Se um veículo automotor sai sem as condições essenciais para trafegabilidade — sejam elas mecânicas, documentais ou de segurança —, ou se seu condutor não está apto para a condução por falta de documentos, condições de saúde, excesso de jornada, consumo de álcool ou drogas, tudo o que decorrer em seu trajeto deixa de ser acidente e se transforma em crime.

O ocorrido na BR-116, em Teófilo Otoni (MG), envolvendo uma carreta bitrem que transportava dois blocos de quartzito e causou 39 mortes, tem todos os elementos criminosos: um amontoado de erros de processo, decisões equivocadas e ausência de observância da legislação de trânsito.

Dados coletados pela perícia indicam que, antes de se envolver no desprendimento da carga e na colisão com outros veículos, a carreta trafegava a 132 km/h. No momento do ocorrido, em um local onde a velocidade máxima permitida era de 80 km/h, a carreta estava a 90 km/h.

Some-se a isso o fato de o caminhoneiro admitir não ter o hábito de verificar o peso do material transportado. O peso da carga era de 68 toneladas. Somando o peso do conjunto da carreta e seus dois semirreboques, o total era de 91,261 toneladas, ou seja, o dobro do permitido pela legislação de trânsito aplicável ao transporte daquela carga.

Além da alta velocidade e do excesso de peso, o exame toxicológico realizado no motorista dois dias após o acidente revelou que ele dirigia sob efeito de álcool, cocaína, ecstasy e drogas para combater o sono.

O mesmo motorista já tinha o hábito de conduzir veículos automotores sob efeito de bebidas alcoólicas. Em julho de 2022, ele foi abordado por policiais com sintomas de embriaguez enquanto dirigia um carro e acabou penalizado com a suspensão do direito de dirigir.

No entanto, é leviano atribuir a culpa somente ao motorista. Se ele não tinha o hábito de conferir o peso da carga transportada, a empresa transportadora, HMA Transportes — que funciona no mesmo endereço da HMA Granitos, em Barra do São Francisco (ES) —, é corresponsável.

A empresa tinha conhecimento das condições de transporte, do peso excessivo e da posição incorreta da carga na carreta, além de permitir que a carreta trafegasse mesmo com uma enorme quantidade de multas, muitas delas pelos mesmos motivos irregulares verificados no dia 21 de dezembro.

Note-se que, até aqui, evito o termo "acidente", dado o conjunto de evidências tão fortes que afastam o ocorrido das questões acidentais.

A ausência de fiscalização de cargas nas rodovias brasileiras, a ineficiência dos postos de pesagem e fiscalização — a maioria deles fora de funcionamento —, somada à fiscalização cada vez menos eficiente das polícias rodoviárias estadual e federal, aumenta os riscos nas estradas.

Outra questão que chama a atenção quando falamos de motoristas profissionais é o não cumprimento da exigência do exame toxicológico.

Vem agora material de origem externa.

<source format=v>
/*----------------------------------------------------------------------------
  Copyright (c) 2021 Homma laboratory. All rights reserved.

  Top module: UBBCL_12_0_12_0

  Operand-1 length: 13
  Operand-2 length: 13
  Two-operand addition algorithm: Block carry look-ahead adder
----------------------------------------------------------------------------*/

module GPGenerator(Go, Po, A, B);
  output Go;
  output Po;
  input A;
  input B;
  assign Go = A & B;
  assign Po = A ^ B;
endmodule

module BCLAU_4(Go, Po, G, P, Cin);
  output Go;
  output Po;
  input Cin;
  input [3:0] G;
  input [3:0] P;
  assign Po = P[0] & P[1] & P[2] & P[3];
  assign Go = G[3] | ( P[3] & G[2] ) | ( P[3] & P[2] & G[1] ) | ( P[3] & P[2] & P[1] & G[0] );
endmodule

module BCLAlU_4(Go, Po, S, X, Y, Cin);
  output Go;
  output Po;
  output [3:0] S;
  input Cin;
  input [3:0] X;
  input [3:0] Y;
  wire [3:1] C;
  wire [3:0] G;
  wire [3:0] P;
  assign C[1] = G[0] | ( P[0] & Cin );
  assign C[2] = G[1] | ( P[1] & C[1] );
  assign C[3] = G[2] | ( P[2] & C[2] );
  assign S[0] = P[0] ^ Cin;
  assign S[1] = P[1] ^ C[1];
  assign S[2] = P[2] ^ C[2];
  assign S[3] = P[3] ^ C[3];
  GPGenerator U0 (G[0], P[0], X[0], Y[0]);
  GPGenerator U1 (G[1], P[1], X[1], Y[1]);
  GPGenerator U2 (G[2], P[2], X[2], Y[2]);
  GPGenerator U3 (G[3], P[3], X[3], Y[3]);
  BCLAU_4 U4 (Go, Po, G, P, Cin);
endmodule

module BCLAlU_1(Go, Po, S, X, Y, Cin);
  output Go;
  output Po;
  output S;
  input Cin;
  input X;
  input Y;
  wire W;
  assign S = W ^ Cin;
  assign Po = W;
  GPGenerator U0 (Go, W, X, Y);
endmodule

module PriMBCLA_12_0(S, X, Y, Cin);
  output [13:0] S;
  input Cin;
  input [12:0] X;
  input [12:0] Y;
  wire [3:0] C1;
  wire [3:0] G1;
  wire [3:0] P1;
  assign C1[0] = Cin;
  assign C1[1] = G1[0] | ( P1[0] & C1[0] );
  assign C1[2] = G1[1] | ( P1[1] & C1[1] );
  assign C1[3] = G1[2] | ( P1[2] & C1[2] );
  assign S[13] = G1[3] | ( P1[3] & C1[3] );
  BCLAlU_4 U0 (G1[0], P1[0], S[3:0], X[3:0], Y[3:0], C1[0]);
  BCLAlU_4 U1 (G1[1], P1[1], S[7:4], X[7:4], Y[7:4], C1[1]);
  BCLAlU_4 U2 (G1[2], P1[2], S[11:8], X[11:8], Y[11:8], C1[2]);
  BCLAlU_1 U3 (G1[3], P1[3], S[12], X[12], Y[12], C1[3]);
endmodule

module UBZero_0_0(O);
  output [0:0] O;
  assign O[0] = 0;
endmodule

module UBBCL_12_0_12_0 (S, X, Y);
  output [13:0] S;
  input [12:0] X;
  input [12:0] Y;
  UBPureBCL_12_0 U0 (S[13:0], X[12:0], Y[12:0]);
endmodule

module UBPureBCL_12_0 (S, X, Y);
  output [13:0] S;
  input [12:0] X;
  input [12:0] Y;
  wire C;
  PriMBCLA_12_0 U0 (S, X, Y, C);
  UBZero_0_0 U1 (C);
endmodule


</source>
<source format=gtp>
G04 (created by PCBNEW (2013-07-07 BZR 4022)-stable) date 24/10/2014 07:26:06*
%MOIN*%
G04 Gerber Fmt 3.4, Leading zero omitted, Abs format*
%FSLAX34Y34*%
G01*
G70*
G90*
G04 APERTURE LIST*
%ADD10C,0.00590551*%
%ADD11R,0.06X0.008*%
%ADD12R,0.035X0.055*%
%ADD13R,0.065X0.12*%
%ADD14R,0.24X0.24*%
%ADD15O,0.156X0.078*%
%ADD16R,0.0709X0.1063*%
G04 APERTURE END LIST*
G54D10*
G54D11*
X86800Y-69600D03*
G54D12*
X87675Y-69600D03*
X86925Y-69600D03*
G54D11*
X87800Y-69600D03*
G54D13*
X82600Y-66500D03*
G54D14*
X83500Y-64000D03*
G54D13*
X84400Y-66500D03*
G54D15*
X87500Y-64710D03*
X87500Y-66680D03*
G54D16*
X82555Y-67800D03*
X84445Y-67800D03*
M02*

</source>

Para se ter uma ideia, o laboratório Fleury, em São Paulo, que realiza esses exames, traz dados preocupantes: 74% dos exames realizados foram positivos para substâncias entorpecentes e, em 93% desses casos, aparece a cocaína.

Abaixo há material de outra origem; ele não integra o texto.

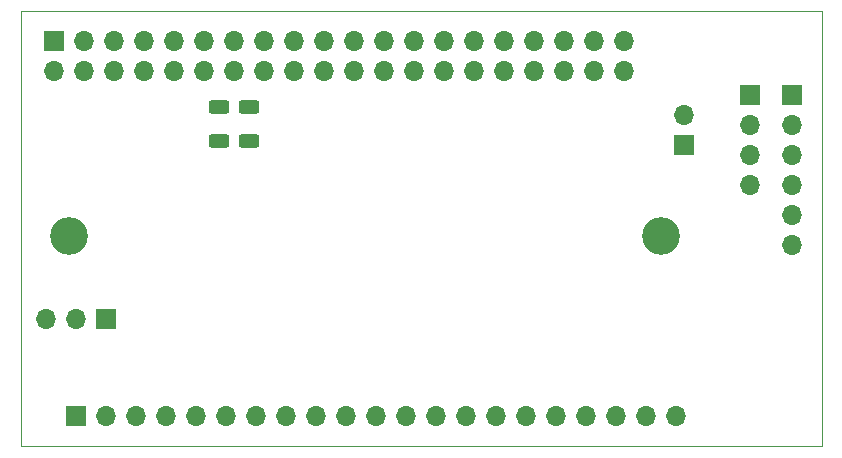
<source format=gbr>
%TF.GenerationSoftware,KiCad,Pcbnew,(6.0.7)*%
%TF.CreationDate,2022-12-20T14:52:23+01:00*%
%TF.ProjectId,bsmce04u-pp_GRBL_mod,62736d63-6530-4347-952d-70705f475242,rev?*%
%TF.SameCoordinates,Original*%
%TF.FileFunction,Soldermask,Bot*%
%TF.FilePolarity,Negative*%
%FSLAX46Y46*%
G04 Gerber Fmt 4.6, Leading zero omitted, Abs format (unit mm)*
G04 Created by KiCad (PCBNEW (6.0.7)) date 2022-12-20 14:52:23*
%MOMM*%
%LPD*%
G01*
G04 APERTURE LIST*
G04 Aperture macros list*
%AMRoundRect*
0 Rectangle with rounded corners*
0 $1 Rounding radius*
0 $2 $3 $4 $5 $6 $7 $8 $9 X,Y pos of 4 corners*
0 Add a 4 corners polygon primitive as box body*
4,1,4,$2,$3,$4,$5,$6,$7,$8,$9,$2,$3,0*
0 Add four circle primitives for the rounded corners*
1,1,$1+$1,$2,$3*
1,1,$1+$1,$4,$5*
1,1,$1+$1,$6,$7*
1,1,$1+$1,$8,$9*
0 Add four rect primitives between the rounded corners*
20,1,$1+$1,$2,$3,$4,$5,0*
20,1,$1+$1,$4,$5,$6,$7,0*
20,1,$1+$1,$6,$7,$8,$9,0*
20,1,$1+$1,$8,$9,$2,$3,0*%
G04 Aperture macros list end*
%TA.AperFunction,Profile*%
%ADD10C,0.100000*%
%TD*%
%ADD11R,1.700000X1.700000*%
%ADD12O,1.700000X1.700000*%
%ADD13C,3.200000*%
%ADD14RoundRect,0.250000X-0.625000X0.312500X-0.625000X-0.312500X0.625000X-0.312500X0.625000X0.312500X0*%
G04 APERTURE END LIST*
D10*
X161544000Y-33020000D02*
X161544000Y-69850000D01*
X93726000Y-69850000D02*
X93726000Y-33020000D01*
X93726000Y-33020000D02*
X161544000Y-33020000D01*
X161544000Y-69850000D02*
X93726000Y-69850000D01*
D11*
%TO.C,J4*%
X155448000Y-40132000D03*
D12*
X155448000Y-42672000D03*
X155448000Y-45212000D03*
X155448000Y-47752000D03*
%TD*%
D11*
%TO.C,J5*%
X159004000Y-40132000D03*
D12*
X159004000Y-42672000D03*
X159004000Y-45212000D03*
X159004000Y-47752000D03*
X159004000Y-50292000D03*
X159004000Y-52832000D03*
%TD*%
D11*
%TO.C,J2*%
X149860000Y-44328000D03*
D12*
X149860000Y-41788000D03*
%TD*%
D11*
%TO.C,J3*%
X100965000Y-59055000D03*
D12*
X98425000Y-59055000D03*
X95885000Y-59055000D03*
%TD*%
D11*
%TO.C,C_BS1*%
X98425000Y-67305000D03*
D12*
X100965000Y-67305000D03*
X103505000Y-67305000D03*
X106045000Y-67305000D03*
X108585000Y-67305000D03*
X111125000Y-67305000D03*
X113665000Y-67305000D03*
X116205000Y-67305000D03*
X118745000Y-67305000D03*
X121285000Y-67305000D03*
X123825000Y-67305000D03*
X126365000Y-67305000D03*
X128905000Y-67305000D03*
X131445000Y-67305000D03*
X133985000Y-67305000D03*
X136525000Y-67305000D03*
X139065000Y-67305000D03*
X141605000Y-67305000D03*
X144145000Y-67305000D03*
X146685000Y-67305000D03*
X149225000Y-67305000D03*
%TD*%
D13*
%TO.C,H2*%
X97790000Y-52070000D03*
%TD*%
%TO.C,H1*%
X147955000Y-52070000D03*
%TD*%
D11*
%TO.C,J1*%
X96520000Y-35560000D03*
D12*
X99060000Y-35560000D03*
X101600000Y-35560000D03*
X104140000Y-35560000D03*
X106680000Y-35560000D03*
X109220000Y-35560000D03*
X111760000Y-35560000D03*
X114300000Y-35560000D03*
X116840000Y-35560000D03*
X119380000Y-35560000D03*
X121920000Y-35560000D03*
X124460000Y-35560000D03*
X127000000Y-35560000D03*
X129540000Y-35560000D03*
X132080000Y-35560000D03*
X134620000Y-35560000D03*
X137160000Y-35560000D03*
X139700000Y-35560000D03*
X142240000Y-35560000D03*
X144780000Y-35560000D03*
X144780000Y-38100000D03*
X142240000Y-38100000D03*
X139700000Y-38100000D03*
X137160000Y-38100000D03*
X134620000Y-38100000D03*
X132080000Y-38100000D03*
X129540000Y-38100000D03*
X127000000Y-38100000D03*
X124460000Y-38100000D03*
X121920000Y-38100000D03*
X119380000Y-38100000D03*
X116840000Y-38100000D03*
X114300000Y-38100000D03*
X111760000Y-38100000D03*
X109220000Y-38100000D03*
X106680000Y-38100000D03*
X104140000Y-38100000D03*
X101600000Y-38100000D03*
X99060000Y-38100000D03*
X96520000Y-38100000D03*
%TD*%
D14*
%TO.C,R3*%
X110490000Y-41082500D03*
X110490000Y-44007500D03*
%TD*%
%TO.C,R6*%
X113030000Y-41082500D03*
X113030000Y-44007500D03*
%TD*%
M02*

</source>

Acrescente-se ainda outro dado alarmante: apenas dois em cada três motoristas profissionais no Brasil estão com seus exames toxicológicos em dia, e os Detrans brasileiros descumprem a obrigação de notificar os motoristas com exame vencido.

Os Detrans de São Paulo, Paraná e Santa Catarina, por exemplo, não autuam nem suspendem as carteiras de habilitação com exames vencidos.

A punição pela lei, quase sempre lenta devido à ação de bons advogados, geralmente atinge os condutores infratores, mas quase nunca penaliza os CNPJs das empresas.

Empresas que não cumprem leis, que exigem que os motoristas se submetam a cargas horárias excessivas e fiscalizações negligentes formam um coquetel de erros e descumprimentos legais que transformam as estradas brasileiras em verdadeiras aventuras para quem nelas trafega.

* Esta coluna tem caráter opinativo e não reflete o posicionamento do grupo.